Think about any time you are flooded with such heated arguments with someone. How effective are you at rationalizing or choosing your words wisely? How does perfectionism drive the hero with the only goal of benefiting themselves, or the enabler who feels we are taking away their purpose, capable of helping someone else unselfishly? The answer is they are not qualified. An intervention is not a speech delivered by someone in recovery or an uncle who thinks he knows everything because either they or someone else they know is in recovery. Until a family lets go of their old ideas, they will be unable to learn and adapt to new, healthy behaviors. The same principles apply to a loved one with addiction and mental health disorders. Recovery is not only about how to stay sober or how to address mental health concerns and maintain medication compliance. It is about letting go of old, ineffective ideas that lead to inaction and further destruction. When we help the family first, we can help the family’s loved ones. 

Initial Consultation

Our process starts with a phone call to our office. When the family agrees, we move to a family consultation call. We begin the assessment phase after the family has approved the intervention.

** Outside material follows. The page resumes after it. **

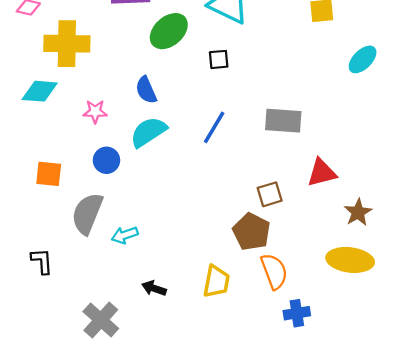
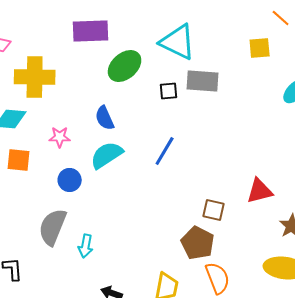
gray rectangle: (283, 121) -> (203, 81), moved
orange square: (49, 174) -> (19, 160), moved
brown square: (270, 194) -> (214, 210), turned 30
cyan arrow: (125, 235) -> (86, 246), turned -60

Arranging the Treatment Plan and the Logistics for the Intervention

The next step is arranging the treatment plan and the logistics for the intervention. Upon arrival, our interventionist utilizes our S.A.F.E.® Intervention and Family Recovery Coaching manual as a guide.

Face-To-Face Intervention

The following day is the face-to-face intervention with your family, the interventionist, and your loved one. Regardless of the outcome, your family will move into our S.A.F.E.® program for guidance and support. The S.A.F.E.® curriculum consists of weekly family meetings with several support groups offered throughout the week. One-on-one support is available and reserved for families actively engaged in our meetings and support groups. Families are assigned homework assignments to work on goals and process the work they do for themselves outside of the S.A.F.E.® curriculum.

Outside Work for Families

The outside work can include Al-Anon, Families Anonymous, CoDA, A.C.O.A. meetings, marriage and family therapy, and individual counseling. We also encourage families to participate in hobbies and self-care activities. The S.A.F.E.® Addiction and Mental Health Intervention Services and Family Recovery Coaching program is designed to help families take their lives back, regardless of whether their loved one agrees to accept your gift of a second chance at life. 

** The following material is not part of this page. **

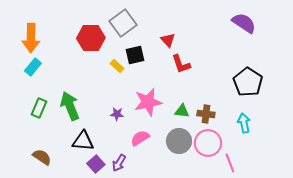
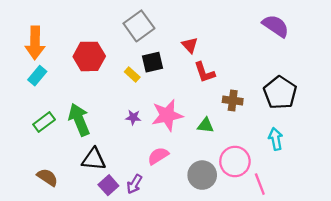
red hexagon: (91, 38) -> (89, 56), moved
green rectangle: (39, 108) -> (44, 122), turned 30
purple star: (117, 114) -> (133, 117), moved
brown cross: (206, 114) -> (233, 100), moved
gray circle: (179, 141) -> (202, 175), moved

In-Depth and Detailed Family Recovery Coaching Through Family First Intervention

Family First Intervention could offer additional services and fees to make more money. We do not do it if it does not make sense and is not about the long-term benefits or solutions. At Family First Intervention, we do not have time to defer valuable resources to services with no long-term or short-term benefit. Your family has spent enough time and resources on addiction and mental health. Your resources are better utilized in your family recovery and strategies that hold your loved one accountable and break you of codependent behaviors.

We do two things, and we do them well:

Family First Intervention offers the most comprehensive addiction and mental health intervention services nationwide

Family First Intervention offers the most in-depth and detailed family recovery coaching available today

Many interventionists try to play therapist and clinician while adding on family recovery and coaching services. None of these interventionists is qualified or licensed to do that. Interventionists must stay in their lane after the person accepts help. The best outcomes come from your loved one’s treatment team and the treatment center’s family program. If you choose an interventionist who offers support services after a successful intervention, it will create friction and discrepancies in your loved one’s treatment; we have gone down that road, and it does not work.

Why You Need a Professional Interventionist

The desired outcome of the intervention process is that regardless of your loved one’s decision to accept or refuse help, the family will understand how to cope and navigate either outcome.